Implement support for device verification
|Reported by:||Nicklas Nordborg||Owned by:||everyone|
This is inspired by similar functionality in for example, Facebook and Google were a verification code is sent by email (or SMS) to a user the first time that user is trying to login from a new device. Since we already have email support in BASE it should not be too difficult to implement the other part.
Since we need some GUI for entering the verification code it must be possible to enabled/disable this feature per client application. For example, the FTP server extension can't use this due to lack of support in the FTP protocol.
Since we don't require users to register their email address, it should be possible to enable/disable per user account (disabled by default). The email address must be validated before it is possible to enabled this feature.
When this feature is enabled and a user is trying to login from a new device, the login procedure should verify the username/password as normal. Once that has been done, a verification code (6 digits?) will be sent by email to the user. The login procedure will then throw a special exception to indicate that a verification code is needed. The client is responsible for displaying a GUI for entering this code. On the server side, the verification code is kept in memory and is not stored in the database.
The client application then submits the verification code back to the server which checks it. If the code is incorrect, the login procedure should be restarted from the beginning. If the code is correct, the servers sends back a token to the client. The client should store this token on the computer (for example in localStorage). The token is also stored in the database together with some other useful information (eg. User-agent, etc.).
The next time the user is trying to login the client should also send the stored token together with the username and password.
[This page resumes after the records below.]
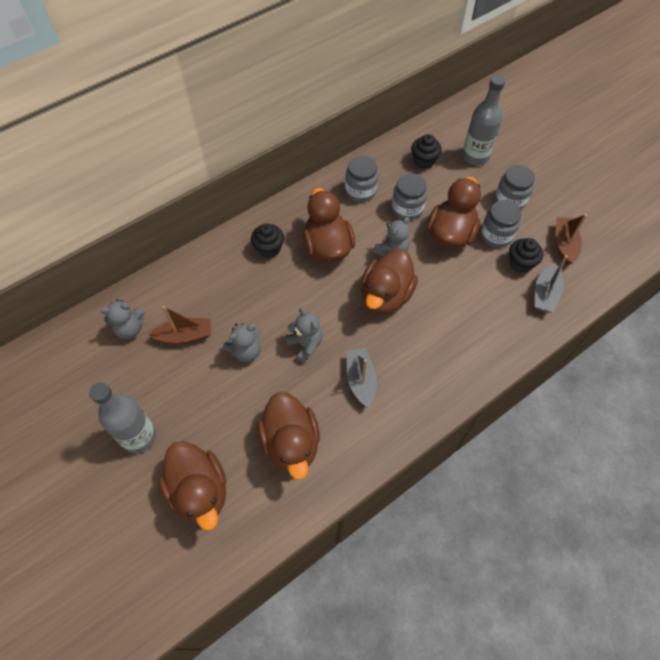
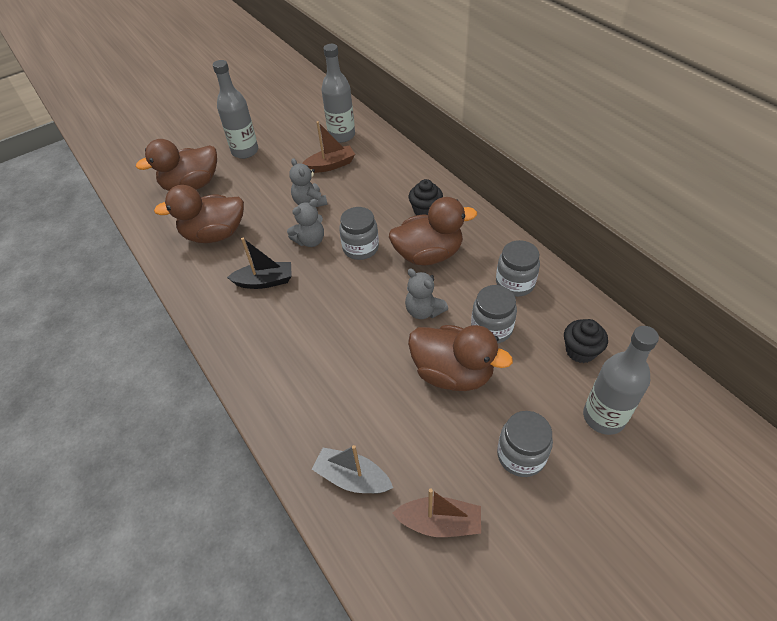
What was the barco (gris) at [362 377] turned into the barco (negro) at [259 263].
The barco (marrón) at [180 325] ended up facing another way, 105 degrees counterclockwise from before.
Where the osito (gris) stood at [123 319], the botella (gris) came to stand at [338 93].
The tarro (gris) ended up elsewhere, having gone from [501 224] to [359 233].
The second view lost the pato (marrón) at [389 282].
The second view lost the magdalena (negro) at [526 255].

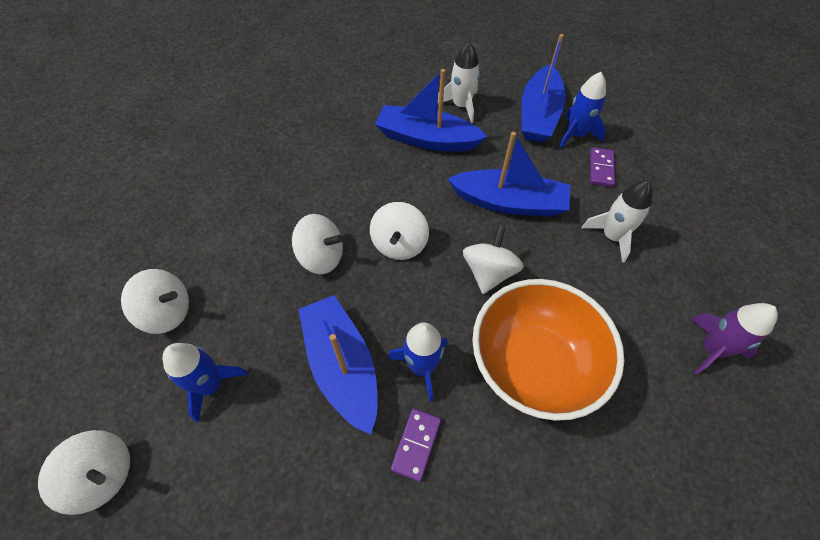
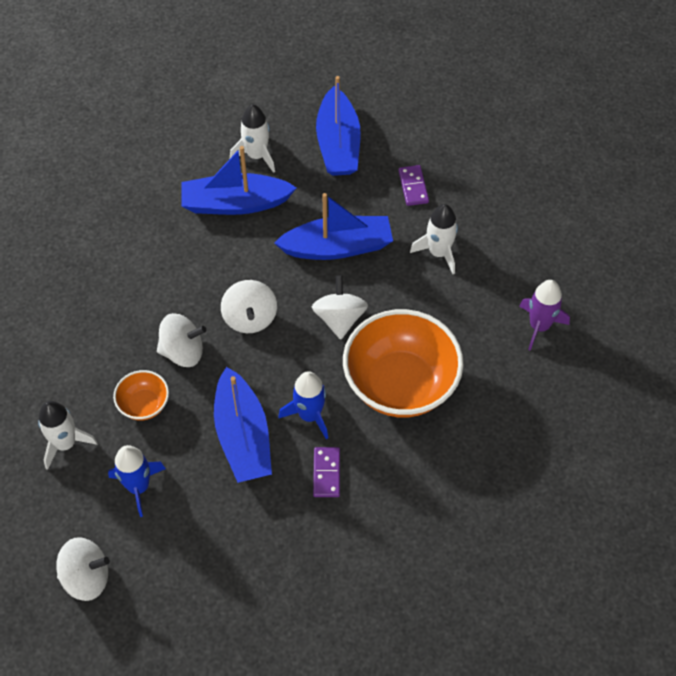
Where the peonza (blanco) stood at [155 301], the cohete (blanco) came to stand at [68 435].
The second view gained the cuenco (naranja) at [141 395].
The barco (azul) at [338 365] ended up facing another way, 150 degrees counterclockwise from before.
The second view lost the cohete (azul) at [582 110].

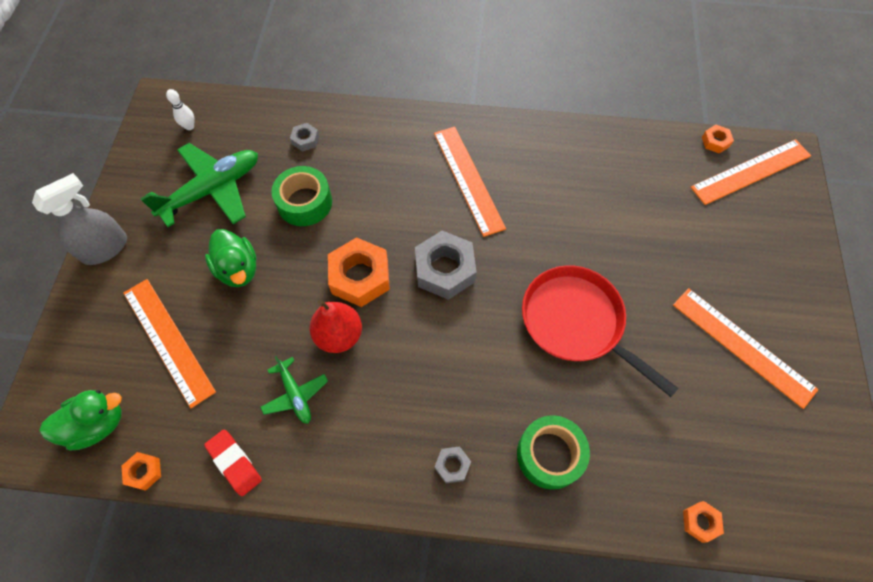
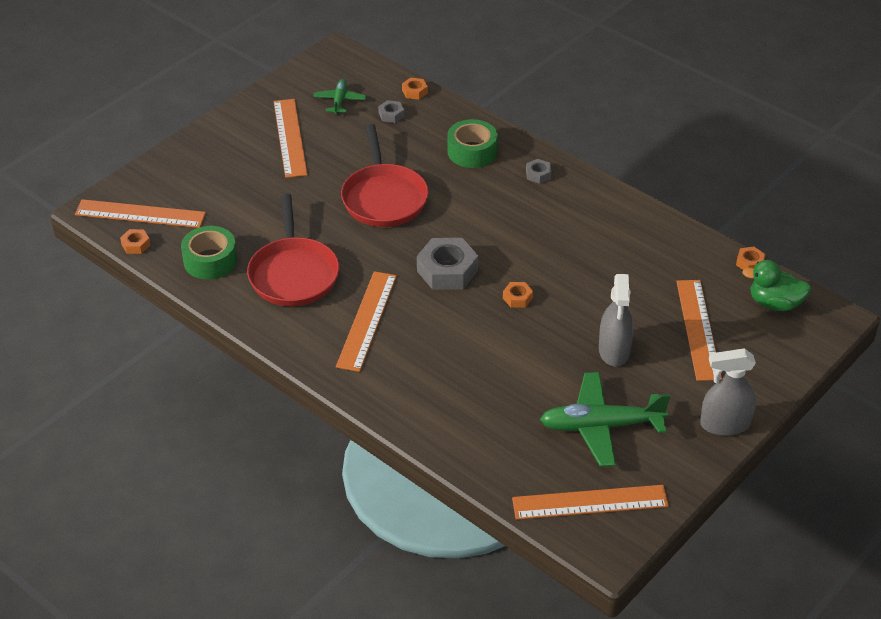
The cinta adhesiva (verde) ended up elsewhere, having gone from [301 196] to [209 253].
The second view gained the sartén (rojo) at [293 250].
The avión (verde) ended up elsewhere, having gone from [294 390] to [339 96].
The tuerca (gris) ended up elsewhere, having gone from [304 137] to [391 111].
The size of the tuerca (naranja) at [359 272] changed by a factor of 0.48.
Where the bolo (blanco) stood at [180 109], the regla (naranja) came to stand at [590 502].
Where the pato (verde) stood at [231 258], the pulverizador (gris) came to stand at [616 320].
The second view lost the goma de borrar (rojo) at [233 462].
The second view lost the pera (rojo) at [336 326].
The server can then check this token against what has been stored in the database and allow the user to login without a new verification code.
Some other useful stuff:
- The 'Session' object should have a link to the 'device'.
- A user should be able to list devices it has used and be able to remove a device from the list of known devices.
- It might be a good idea to add a checkbox 'Remember this device' on the page were the verification code is entered. It would make it easier to, for example, temporarily login from a public computer without storing it as a trusted device.
Note! A 'device' in this context is a specific browser on a specific computer. Using a different browser on the same computer is considered to be a different device.
Note! If a single computer/browser is used by multiple users each user need to verify the device. However, since it may be difficult for the browser to store more than one token the server must accept that the same token is used for multiple users.